Tuesday, May 5, 2009

Sibling Assignment #93: The Last Good Kiss You Had Was Years Ago

For our 93rd sibling assignment, InlandEmpireGirl went a little bit outside what we usually do. Here's what she assigned us to do:

"A Perfect Pair.... find a piece of art and a poem that are a perfect pair. Explain why they are so perfectly matched."


I hope you'll go look at and read my sisters' work on this. You'll find Silver Valley Girl's -- well, I was going to say "here", but I can't find her post for this assignment. I hope she'll help me find it! But InlandEmpireGirl paired an Anne Sexton poem with a piece of art by Lauren Hamilton, here. Between the two you can experience how the world of the child and the adult are not far apart. At all.

Click on this image for a larger view.

Edward Hopper's "Nighthawks" portrays the loneliness of a man at a diner, presumably late at night. His isolation at the counter is magnified by the presence of a couple at the far end of the counter, and the distance between him and them and by the distance between him and man working the counter. The man is sitting at an angle that has him looking away from the diner's employee and the downward tilt of his head suggests little contact with the couple. Furthermore, the diner itself curves, it curves into darkness, suggesting that upon leaving this place, the man will stroll further into isolation.

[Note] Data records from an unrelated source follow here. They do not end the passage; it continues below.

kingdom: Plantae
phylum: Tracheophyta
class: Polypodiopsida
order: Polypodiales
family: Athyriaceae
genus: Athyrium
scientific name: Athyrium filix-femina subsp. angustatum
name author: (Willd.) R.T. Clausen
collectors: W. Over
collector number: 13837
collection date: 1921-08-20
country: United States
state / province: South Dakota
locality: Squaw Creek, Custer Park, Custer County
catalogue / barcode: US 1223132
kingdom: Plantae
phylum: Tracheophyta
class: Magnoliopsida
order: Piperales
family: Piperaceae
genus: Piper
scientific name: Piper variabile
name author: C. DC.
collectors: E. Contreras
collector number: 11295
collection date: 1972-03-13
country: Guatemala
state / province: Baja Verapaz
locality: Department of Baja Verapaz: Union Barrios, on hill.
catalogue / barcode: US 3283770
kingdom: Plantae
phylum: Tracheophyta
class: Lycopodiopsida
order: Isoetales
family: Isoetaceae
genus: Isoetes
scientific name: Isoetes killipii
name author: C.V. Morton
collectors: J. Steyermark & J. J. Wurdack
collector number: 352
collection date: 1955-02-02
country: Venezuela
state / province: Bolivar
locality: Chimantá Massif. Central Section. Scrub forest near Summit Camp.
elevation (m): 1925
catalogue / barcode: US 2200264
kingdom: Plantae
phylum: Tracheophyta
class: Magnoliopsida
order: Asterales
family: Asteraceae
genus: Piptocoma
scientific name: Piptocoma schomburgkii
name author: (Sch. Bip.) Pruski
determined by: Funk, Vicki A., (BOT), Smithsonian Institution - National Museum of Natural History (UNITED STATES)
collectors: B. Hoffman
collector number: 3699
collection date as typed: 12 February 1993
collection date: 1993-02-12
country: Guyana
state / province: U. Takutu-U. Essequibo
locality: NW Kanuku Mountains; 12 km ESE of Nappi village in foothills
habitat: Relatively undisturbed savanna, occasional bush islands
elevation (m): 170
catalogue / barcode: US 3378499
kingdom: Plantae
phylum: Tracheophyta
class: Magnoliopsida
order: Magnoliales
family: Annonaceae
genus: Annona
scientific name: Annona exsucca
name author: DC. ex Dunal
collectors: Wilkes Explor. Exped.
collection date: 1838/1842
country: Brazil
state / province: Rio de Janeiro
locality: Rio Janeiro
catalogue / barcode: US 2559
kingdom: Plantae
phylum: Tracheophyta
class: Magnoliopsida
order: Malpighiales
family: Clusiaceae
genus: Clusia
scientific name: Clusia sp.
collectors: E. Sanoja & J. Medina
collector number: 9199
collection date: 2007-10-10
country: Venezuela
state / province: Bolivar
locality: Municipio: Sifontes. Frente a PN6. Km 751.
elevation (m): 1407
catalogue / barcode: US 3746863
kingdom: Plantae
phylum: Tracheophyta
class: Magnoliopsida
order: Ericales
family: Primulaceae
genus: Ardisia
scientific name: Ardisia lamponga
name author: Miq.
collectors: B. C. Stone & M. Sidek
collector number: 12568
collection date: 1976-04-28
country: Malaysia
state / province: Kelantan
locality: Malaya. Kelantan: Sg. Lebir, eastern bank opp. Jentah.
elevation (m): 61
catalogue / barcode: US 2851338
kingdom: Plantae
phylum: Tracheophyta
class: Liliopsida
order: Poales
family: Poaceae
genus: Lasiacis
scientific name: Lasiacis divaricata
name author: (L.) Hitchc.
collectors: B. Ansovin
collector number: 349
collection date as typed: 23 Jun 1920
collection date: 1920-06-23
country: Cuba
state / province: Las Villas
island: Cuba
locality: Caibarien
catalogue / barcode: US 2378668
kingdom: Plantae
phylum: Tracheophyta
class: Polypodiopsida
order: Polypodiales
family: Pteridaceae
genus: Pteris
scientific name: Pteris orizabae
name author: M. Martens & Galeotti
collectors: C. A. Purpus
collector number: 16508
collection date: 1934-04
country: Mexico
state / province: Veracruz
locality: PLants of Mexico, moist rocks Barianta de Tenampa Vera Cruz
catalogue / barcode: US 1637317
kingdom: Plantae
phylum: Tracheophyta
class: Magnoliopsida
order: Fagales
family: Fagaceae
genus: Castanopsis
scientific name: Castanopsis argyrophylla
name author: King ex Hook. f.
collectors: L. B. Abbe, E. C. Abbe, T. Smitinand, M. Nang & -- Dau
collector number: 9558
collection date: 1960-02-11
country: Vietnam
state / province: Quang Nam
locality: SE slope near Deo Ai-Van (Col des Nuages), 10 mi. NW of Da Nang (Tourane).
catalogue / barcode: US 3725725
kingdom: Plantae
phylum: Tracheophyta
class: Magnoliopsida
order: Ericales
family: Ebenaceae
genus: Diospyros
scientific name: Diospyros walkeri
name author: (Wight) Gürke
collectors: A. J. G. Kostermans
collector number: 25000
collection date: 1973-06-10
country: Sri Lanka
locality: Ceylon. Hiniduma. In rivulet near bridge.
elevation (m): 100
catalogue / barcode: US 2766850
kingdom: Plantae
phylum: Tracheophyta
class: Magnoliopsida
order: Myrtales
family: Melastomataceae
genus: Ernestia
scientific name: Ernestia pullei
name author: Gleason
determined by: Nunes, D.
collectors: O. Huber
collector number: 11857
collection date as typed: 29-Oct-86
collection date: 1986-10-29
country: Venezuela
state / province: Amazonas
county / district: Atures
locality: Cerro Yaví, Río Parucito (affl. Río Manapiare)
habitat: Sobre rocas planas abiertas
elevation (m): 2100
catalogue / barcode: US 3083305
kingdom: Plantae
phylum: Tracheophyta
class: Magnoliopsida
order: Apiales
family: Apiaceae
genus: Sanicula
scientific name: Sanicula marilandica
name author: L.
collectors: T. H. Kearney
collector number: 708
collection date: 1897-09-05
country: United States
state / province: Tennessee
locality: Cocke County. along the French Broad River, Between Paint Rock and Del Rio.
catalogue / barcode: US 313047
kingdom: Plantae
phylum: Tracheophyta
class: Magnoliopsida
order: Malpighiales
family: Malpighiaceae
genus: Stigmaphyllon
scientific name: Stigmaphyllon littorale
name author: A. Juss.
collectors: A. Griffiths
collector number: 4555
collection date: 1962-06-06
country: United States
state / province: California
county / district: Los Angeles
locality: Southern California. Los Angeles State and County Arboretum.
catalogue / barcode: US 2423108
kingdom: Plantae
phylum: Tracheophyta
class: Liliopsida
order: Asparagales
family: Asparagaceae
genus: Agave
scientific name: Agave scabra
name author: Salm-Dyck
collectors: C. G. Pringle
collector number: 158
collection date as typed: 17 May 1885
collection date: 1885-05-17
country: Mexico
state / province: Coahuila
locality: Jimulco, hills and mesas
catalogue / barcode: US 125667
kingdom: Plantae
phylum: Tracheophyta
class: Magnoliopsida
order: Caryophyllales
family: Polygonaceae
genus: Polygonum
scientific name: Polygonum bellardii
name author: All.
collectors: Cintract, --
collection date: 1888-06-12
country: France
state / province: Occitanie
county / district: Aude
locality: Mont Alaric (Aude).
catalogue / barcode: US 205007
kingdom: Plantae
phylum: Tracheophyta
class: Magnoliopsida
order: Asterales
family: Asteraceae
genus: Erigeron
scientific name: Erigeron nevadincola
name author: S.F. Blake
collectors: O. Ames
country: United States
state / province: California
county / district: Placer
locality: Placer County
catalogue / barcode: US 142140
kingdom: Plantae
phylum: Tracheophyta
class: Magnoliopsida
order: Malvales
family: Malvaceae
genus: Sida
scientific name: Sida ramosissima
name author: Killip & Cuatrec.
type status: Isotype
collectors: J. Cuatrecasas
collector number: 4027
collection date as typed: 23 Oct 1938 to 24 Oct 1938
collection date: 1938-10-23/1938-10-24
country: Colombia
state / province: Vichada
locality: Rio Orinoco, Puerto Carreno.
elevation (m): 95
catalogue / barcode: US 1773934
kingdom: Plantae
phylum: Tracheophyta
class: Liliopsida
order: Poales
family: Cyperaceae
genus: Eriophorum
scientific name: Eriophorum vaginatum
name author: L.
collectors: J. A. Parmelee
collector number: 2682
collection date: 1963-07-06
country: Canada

Similarly, Richard Hugo's "Degrees of Gray In Philipsburg" explores loneliness, isolation, and defeat. Philipsburg is a rural Montana town on the decline. There's not much reason to go there....but, "You might come here Sunday on a whim./Say your life broke down. The last good kiss/ you had was years ago." Nothing else to do. I'll go to Philipsburg. I can be lonely, broken down in that broken down town, that town whose glory days are deep in the mining past, as well as anywhere else.

The man at the diner: when was his last good kiss? Has his life broken down? Why is he seated at this Chicago night spot, all alone, folded into himself? On a whim?

This is what I'm most attracted to in poetry, art, movies, and stories: loneliness. I just watched The Wrestler not long ago and its portrayal of the brokenness of a man in his early fifties without love, with an alienated daughter, thanks to his own failings, and with his glory days way behind him speaks to the shadow side of American optimism and faith in the strength of the individual. For many, as represented in this painting, this poem, and in The Wrestler, individualism equals isolation, loneliness, and lives broken down.



Degrees Of Gray In Philipsburg
--Richard Hugo
You might come here Sunday on a whim.
Say your life broke down. The last good kiss
you had was years ago. You walk these streets
laid out by the insane, past hotels
that didn't last, bars that did, the tortured try
of local drivers to accelerate their lives.
Only churches are kept up. The jail
turned 70 this year. The only prisoner
is always in, not knowing what he's done.

The principal supporting business now
is rage. Hatred of the various grays
the mountain sends, hatred of the mill,
The Silver Bill repeal, the best liked girls
who leave each year for Butte. One good
restaurant and bars can't wipe the boredom out.
The 1907 boom, eight going silver mines,
a dance floor built on springs--
all memory resolves itself in gaze,
in panoramic green you know the cattle eat
or two stacks high above the town,
two dead kilns, the huge mill in collapse
for fifty years that won't fall finally down.

Isn't this your life? That ancient kiss
still burning out your eyes? Isn't this defeat
so accurate, the church bell simply seems
a pure announcement: ring and no one comes?
Don't empty houses ring? Are magnesium
and scorn sufficient to support a town,
not just Philipsburg, but towns
of towering blondes, good jazz and booze
the world will never let you have
until the town you came from dies inside?

Say no to yourself. The old man, twenty
when the jail was built, still laughs
although his lips collapse. Someday soon,
he says, I'll go to sleep and not wake up.
You tell him no. You're talking to yourself.
The car that brought you here still runs.
The money you buy lunch with,
no matter where it's mined, is silver
and the girl who serves your food
is slender and her red hair lights the wall.

1 comment:

Christy Woolum said...

This is a perfect pair for sure. I really like this picture and I would have never thought of pairing it with Hugo's poem.As M. Toasty is famous for saying, "Brill, absolutely Brill."